Extracted records
########

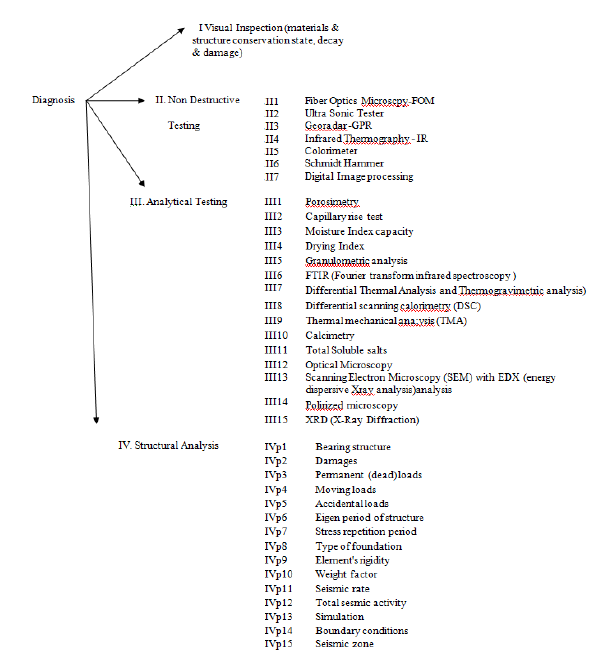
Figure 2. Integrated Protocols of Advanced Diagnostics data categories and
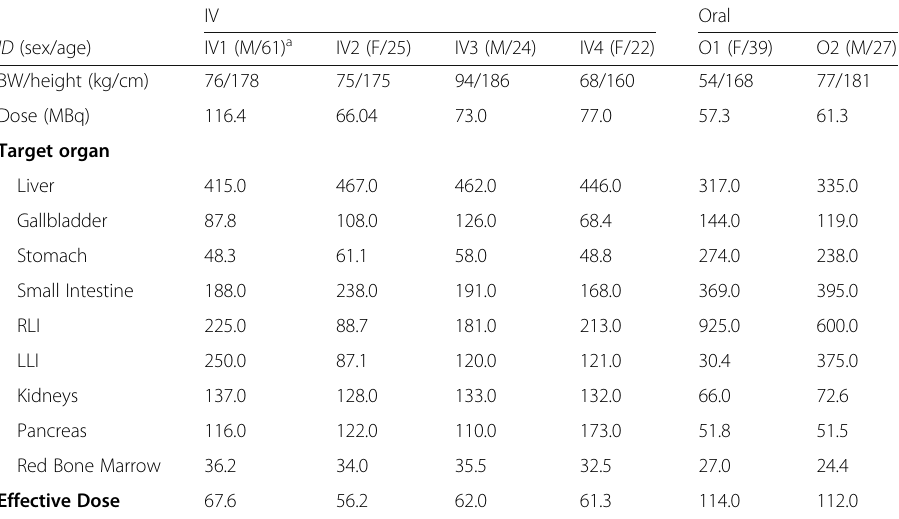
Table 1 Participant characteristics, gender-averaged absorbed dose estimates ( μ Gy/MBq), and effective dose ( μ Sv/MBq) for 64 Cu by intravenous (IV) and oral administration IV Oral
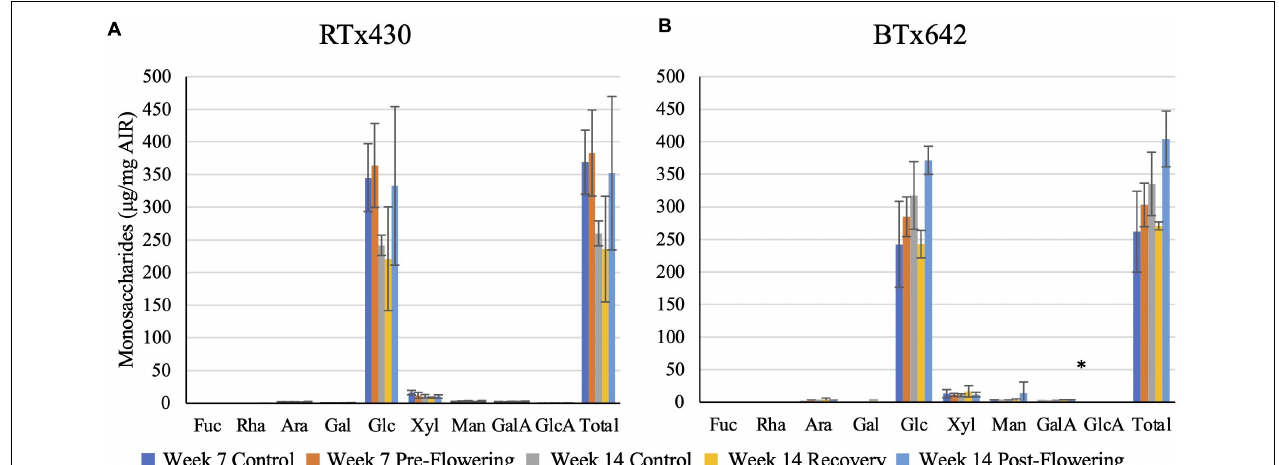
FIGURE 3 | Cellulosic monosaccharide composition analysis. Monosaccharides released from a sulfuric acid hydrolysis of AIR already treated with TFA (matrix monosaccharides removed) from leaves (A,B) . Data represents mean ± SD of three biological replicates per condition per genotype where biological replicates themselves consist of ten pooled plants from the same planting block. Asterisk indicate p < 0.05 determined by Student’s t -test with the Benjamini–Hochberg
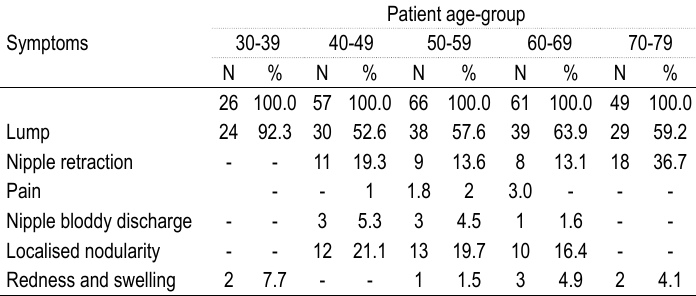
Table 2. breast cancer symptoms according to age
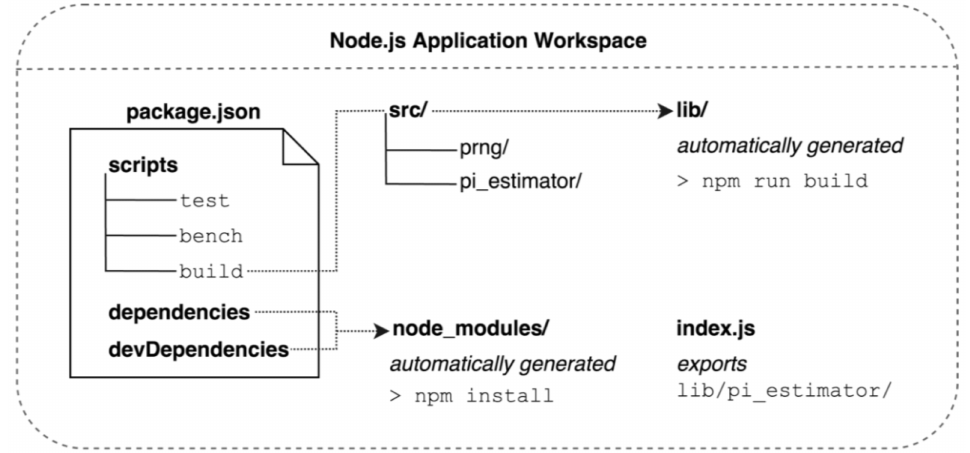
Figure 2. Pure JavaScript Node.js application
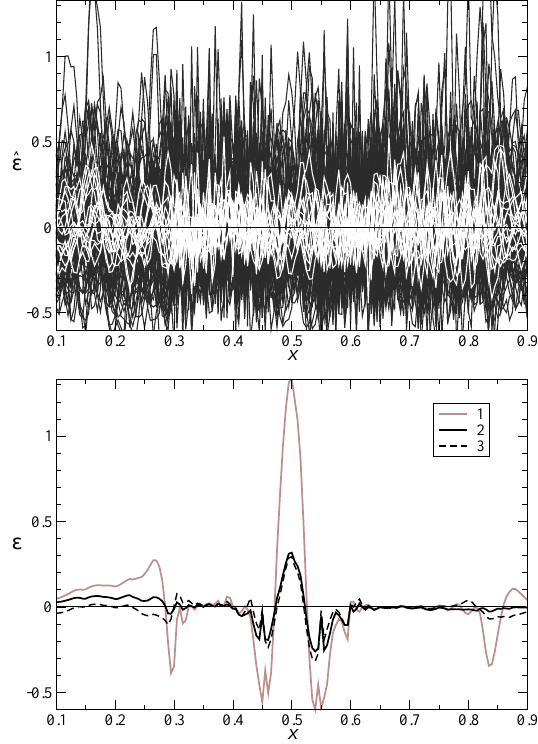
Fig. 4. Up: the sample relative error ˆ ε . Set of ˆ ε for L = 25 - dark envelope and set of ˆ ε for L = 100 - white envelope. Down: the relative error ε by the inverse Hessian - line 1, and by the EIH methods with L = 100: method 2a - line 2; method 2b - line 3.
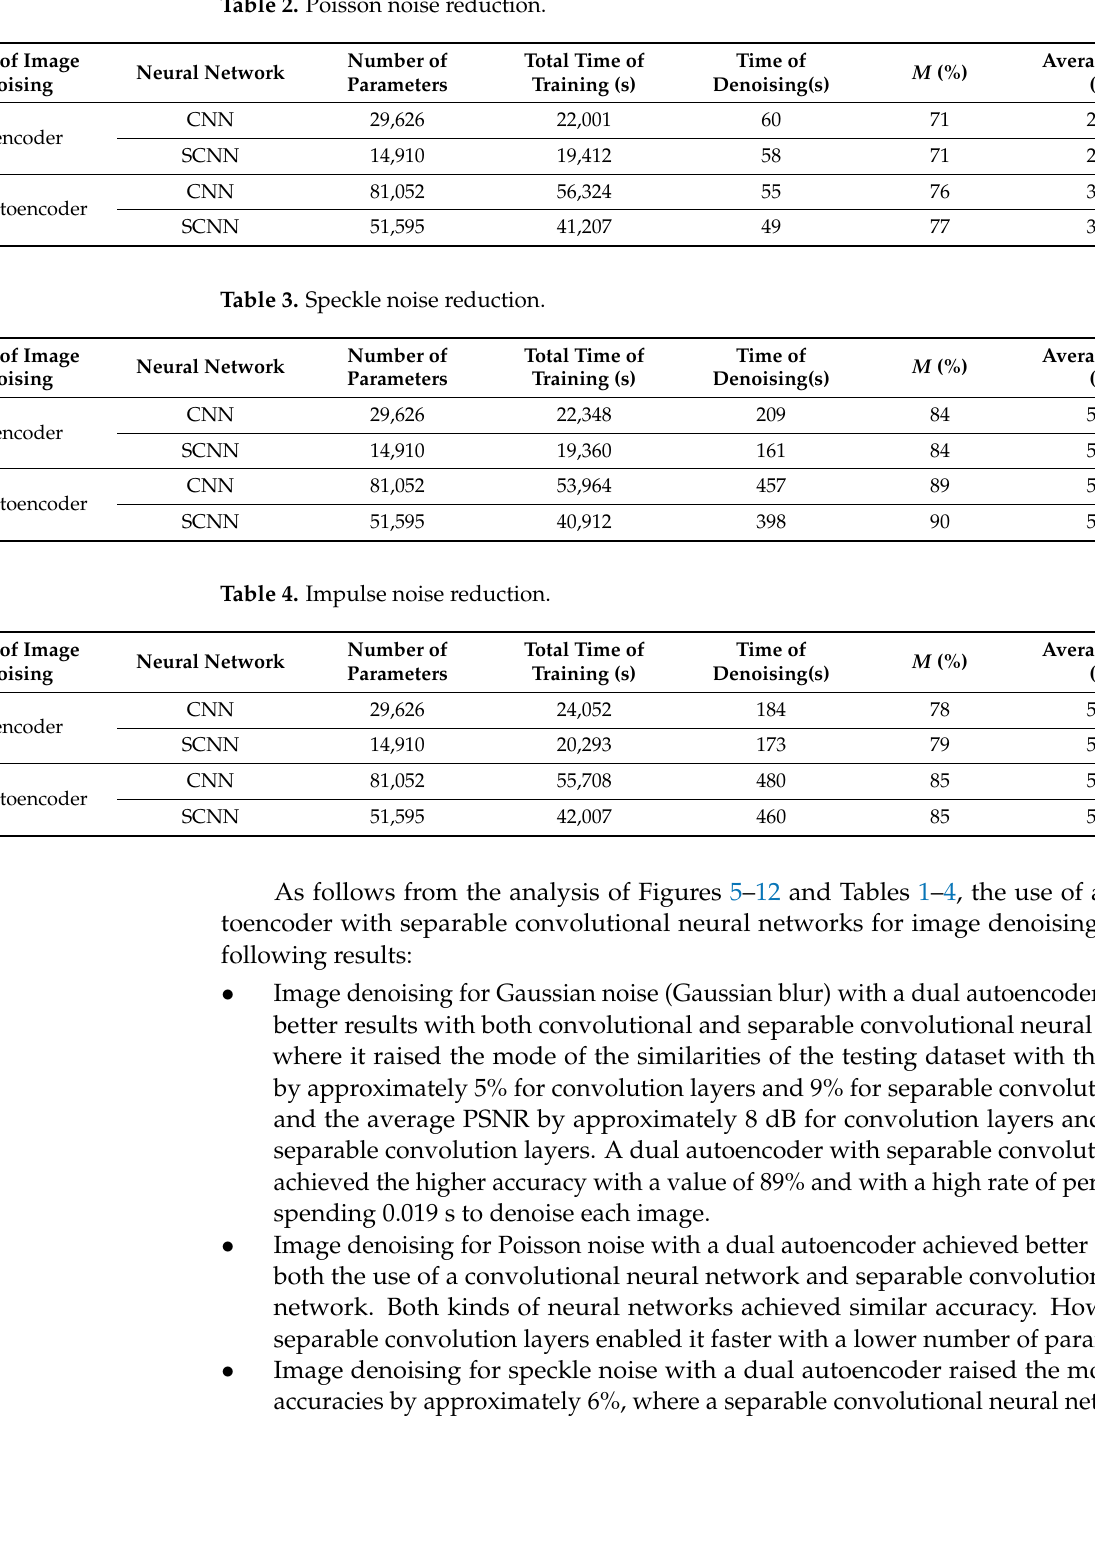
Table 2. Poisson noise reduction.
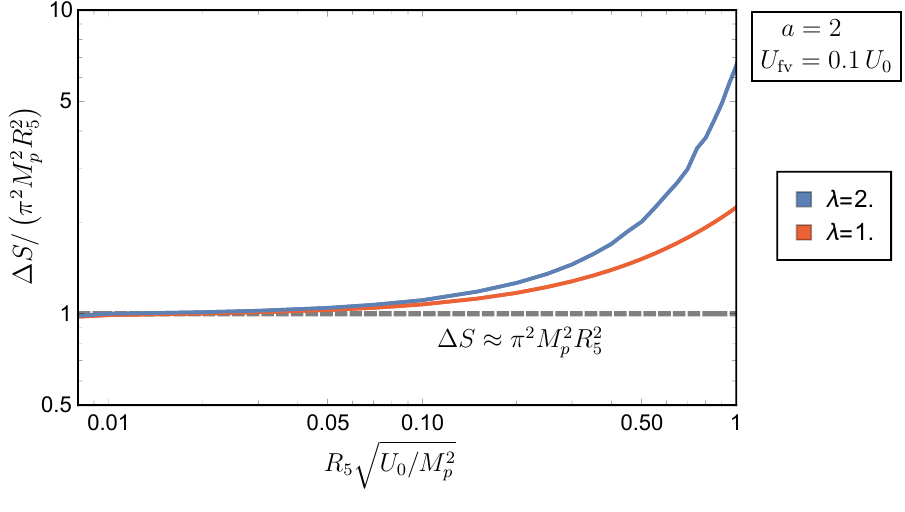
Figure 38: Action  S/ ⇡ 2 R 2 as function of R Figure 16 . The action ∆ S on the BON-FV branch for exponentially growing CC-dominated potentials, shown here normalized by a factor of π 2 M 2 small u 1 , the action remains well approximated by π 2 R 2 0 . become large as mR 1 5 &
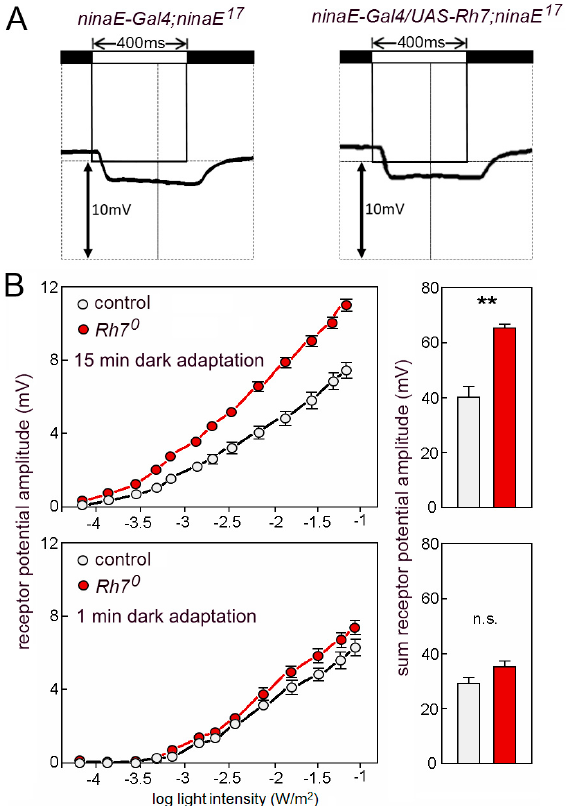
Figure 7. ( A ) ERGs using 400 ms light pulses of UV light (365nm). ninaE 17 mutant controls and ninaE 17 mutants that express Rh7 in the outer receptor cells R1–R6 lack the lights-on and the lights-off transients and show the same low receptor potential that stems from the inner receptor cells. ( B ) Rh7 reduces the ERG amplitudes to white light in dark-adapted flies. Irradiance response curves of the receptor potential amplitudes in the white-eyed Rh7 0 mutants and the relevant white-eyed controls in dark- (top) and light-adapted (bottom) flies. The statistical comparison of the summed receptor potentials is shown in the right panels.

########

** TO DO **
Each entry above must be set down word for word; none of its pictures belong in the copy.

** TASK OUTPUT **
Figure 2. Integrated Protocols of Advanced Diagnostics data categories and
Table 1 Participant characteristics, gender-averaged absorbed dose estimates ( μ Gy/MBq), and effective dose ( μ Sv/MBq) for 64 Cu by intravenous (IV) and oral administration IV Oral
FIGURE 3 | Cellulosic monosaccharide composition analysis. Monosaccharides released from a sulfuric acid hydrolysis of AIR already treated with TFA (matrix monosaccharides removed) from leaves (A,B) . Data represents mean ± SD of three biological replicates per condition per genotype where biological replicates themselves consist of ten pooled plants from the same planting block. Asterisk indicate p < 0.05 determined by Student’s t -test with the Benjamini–Hochberg
Table 2. breast cancer symptoms according to age
Figure 2. Pure JavaScript Node.js application
Fig. 4. Up: the sample relative error ˆ ε . Set of ˆ ε for L = 25 - dark envelope and set of ˆ ε for L = 100 - white envelope. Down: the relative error ε by the inverse Hessian - line 1, and by the EIH methods with L = 100: method 2a - line 2; method 2b - line 3.
Table 2. Poisson noise reduction.
Figure 38: Action  S/ ⇡ 2 R 2 as function of R Figure 16 . The action ∆ S on the BON-FV branch for exponentially growing CC-dominated potentials, shown here normalized by a factor of π 2 M 2 small u 1 , the action remains well approximated by π 2 R 2 0 . become large as mR 1 5 &
Figure 7. ( A ) ERGs using 400 ms light pulses of UV light (365nm). ninaE 17 mutant controls and ninaE 17 mutants that express Rh7 in the outer receptor cells R1–R6 lack the lights-on and the lights-off transients and show the same low receptor potential that stems from the inner receptor cells. ( B ) Rh7 reduces the ERG amplitudes to white light in dark-adapted flies. Irradiance response curves of the receptor potential amplitudes in the white-eyed Rh7 0 mutants and the relevant white-eyed controls in dark- (top) and light-adapted (bottom) flies. The statistical comparison of the summed receptor potentials is shown in the right panels.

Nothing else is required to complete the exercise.